Express all the rows below as a two-column Markdown table headed n and Line, with each nonblank line numbered in order beside its text. Leave the pictures and blank lines out.

SOURCE MATERIAL:

## start

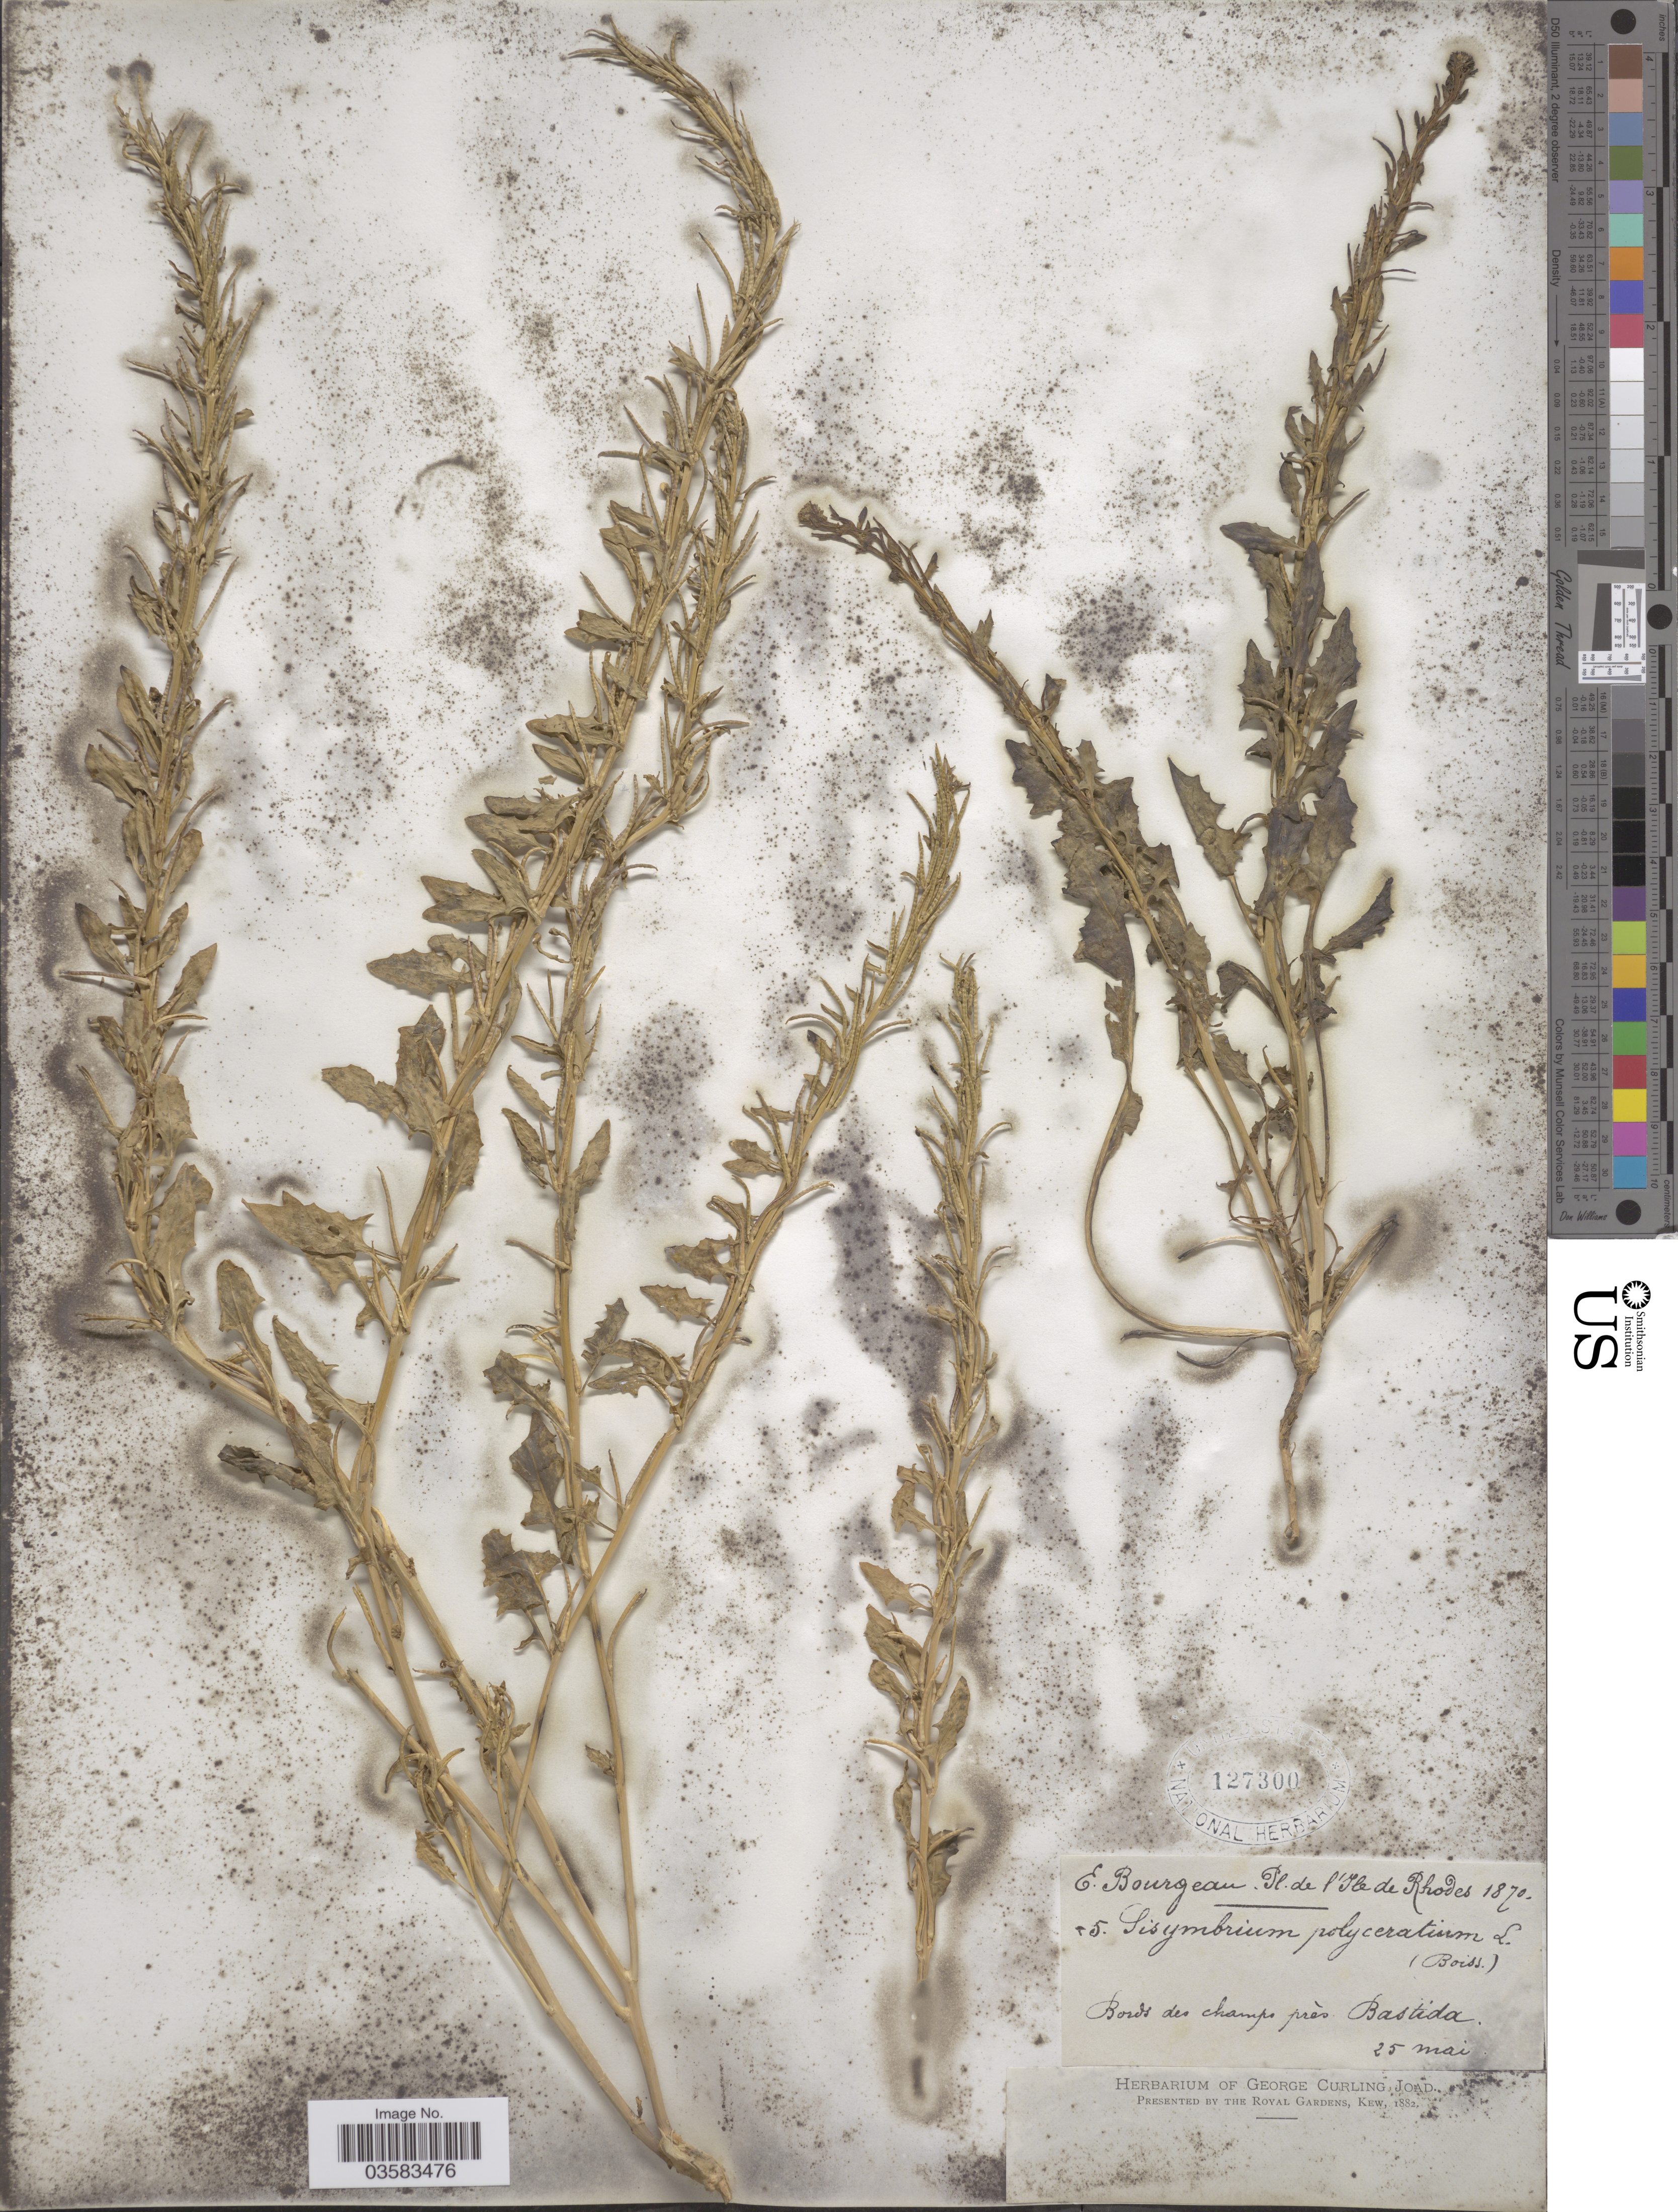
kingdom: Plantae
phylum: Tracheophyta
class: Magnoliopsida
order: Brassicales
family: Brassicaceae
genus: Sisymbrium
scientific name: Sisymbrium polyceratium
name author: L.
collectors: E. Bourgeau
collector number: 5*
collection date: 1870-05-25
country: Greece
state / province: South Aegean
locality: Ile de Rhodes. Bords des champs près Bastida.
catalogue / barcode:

## end

IN RESPONSE:
| n | Line |
|---|---|
| 1 | kingdom: Plantae |
| 2 | phylum: Tracheophyta |
| 3 | class: Magnoliopsida |
| 4 | order: Brassicales |
| 5 | family: Brassicaceae |
| 6 | genus: Sisymbrium |
| 7 | scientific name: Sisymbrium polyceratium |
| 8 | name author: L. |
| 9 | collectors: E. Bourgeau |
| 10 | collector number: 5* |
| 11 | collection date: 1870-05-25 |
| 12 | country: Greece |
| 13 | state / province: South Aegean |
| 14 | locality: Ile de Rhodes. Bords des champs près Bastida. |
| 15 | catalogue / barcode: |